ASCIIbonics
<chat> (From
ASCII and Ebonics) A style of text communication in English which is most common on
talk systems such as
irc.
Its notable characteristics are:
Typing all in lowercase (and occasionally all in uppercase).
Copious use of abbreviations of the sort "u" for "you" "1" for "one" (and therefore "some1" for "someone", "ne1" for "anyone"), "2" for "to", "r" for "are", etc.
A general lack of punctuation, except for strings of question marks and exclamation marks.
Common use of the idiom "m or f?", meant to elicit a statement of the listener's gender.
Typical extended discourse in ASCIIbonics: "hey wasup ne1 want 2
cyber?"
"m or f?"
ASCIIbonics is similar to the way
B1FF talked, although B1FF used more punctuation (lots more), and used all uppercase, rather than all lowercase.

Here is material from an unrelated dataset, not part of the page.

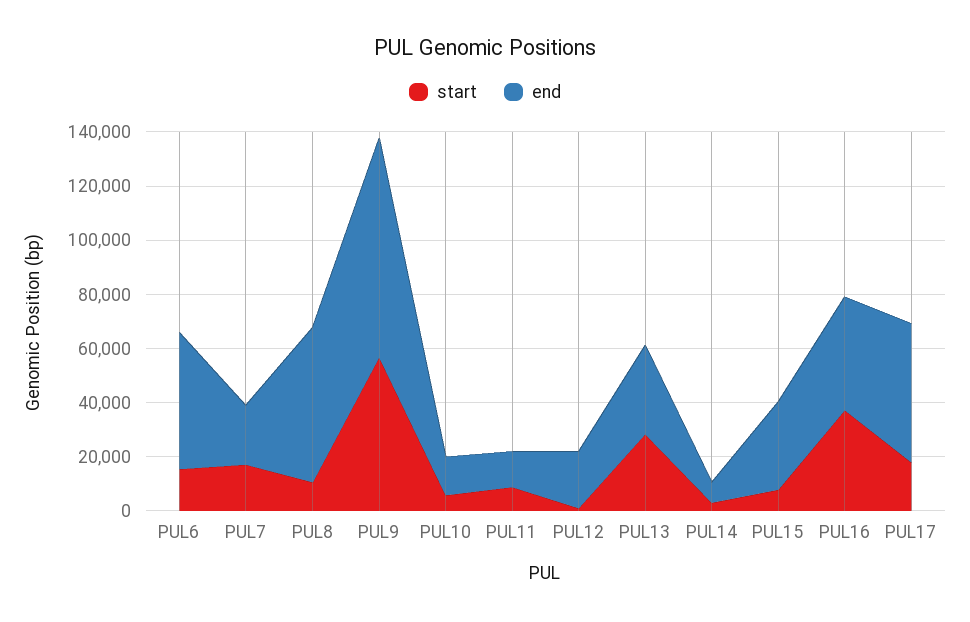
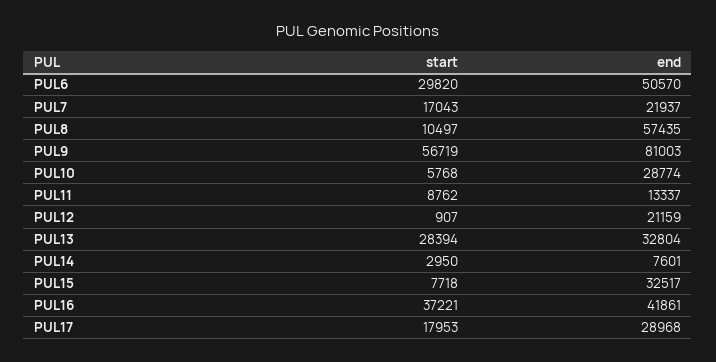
start, PUL6: 15000 -> 29820
end, PUL10: 15000 -> 28774
end, PUL17: 50000 -> 28968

What's more, B1FF was only interested in
warez, and so never asked "m or f?".
It has been widely observed that some of the purest examples of ASCIIbonics come from non-native speakers of English.
The phenomenon of ASCIIbonics predates by several years the use of the word "ASCIIbonics", as the word could only have been coined in or after late 1996, when "Ebonics" was first used in the US media to denote the US English dialects known in the linguistic literature as "Black Vernacular English".